**STORED DATA:**

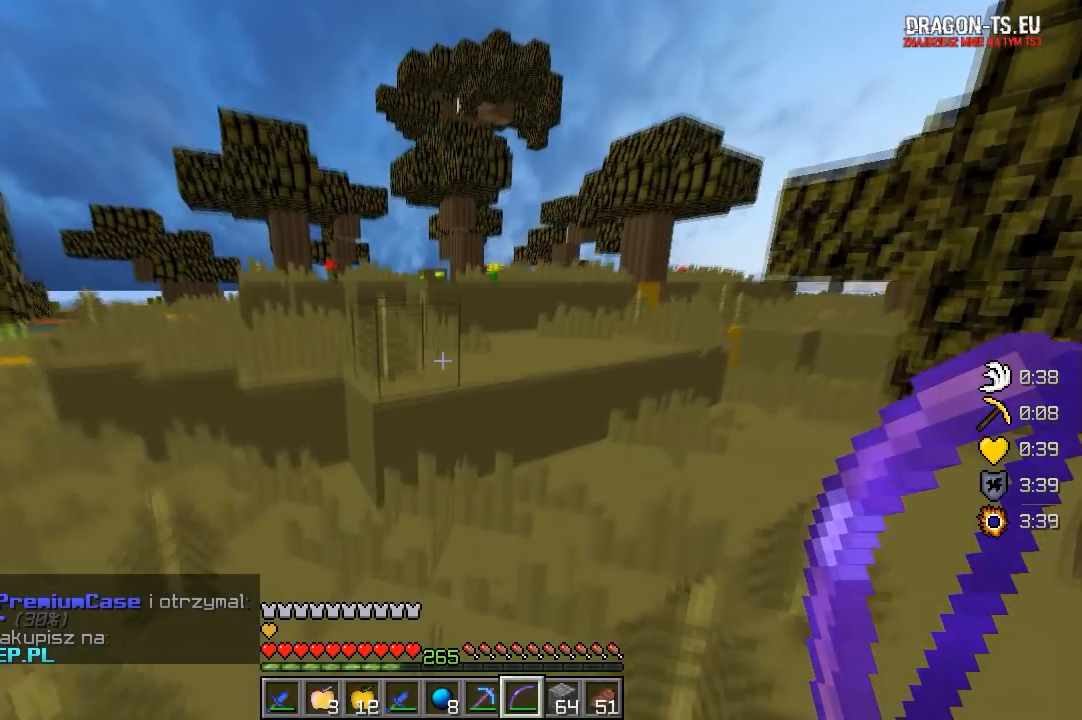
{"keys": [], "mouse": [], "events": []}
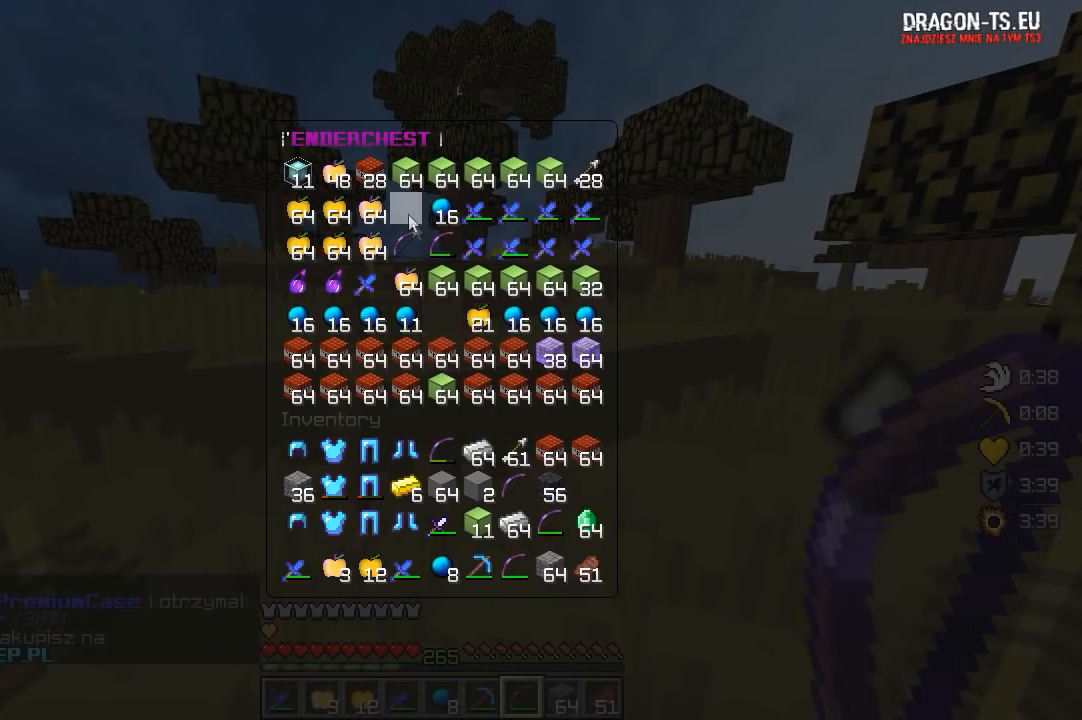
{"keys": [], "mouse": [], "events": []}
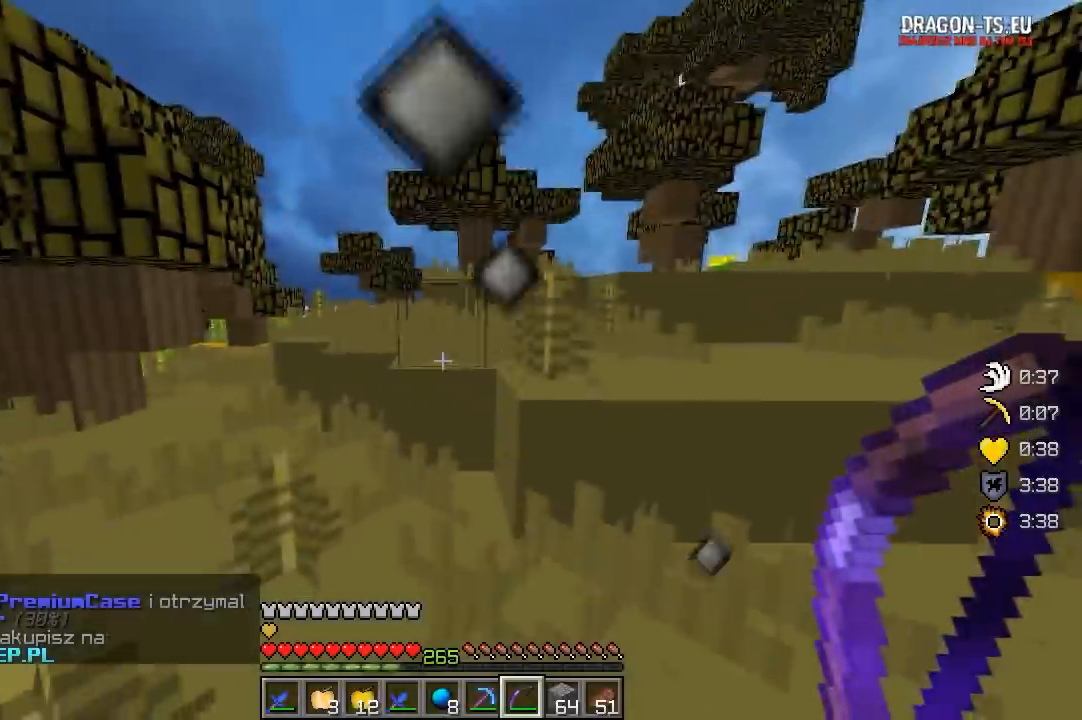
{"keys": ["w"], "mouse": [], "events": [[100, "w", "down"]]}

**TASK PROMPT:**
A word-for-word copy of all the data is required, minus the pictures.

**ANSWER SECTION:**
{"keys": [], "mouse": [], "events": []}
{"keys": [], "mouse": [], "events": []}
{"keys": ["w"], "mouse": [], "events": [[100, "w", "down"]]}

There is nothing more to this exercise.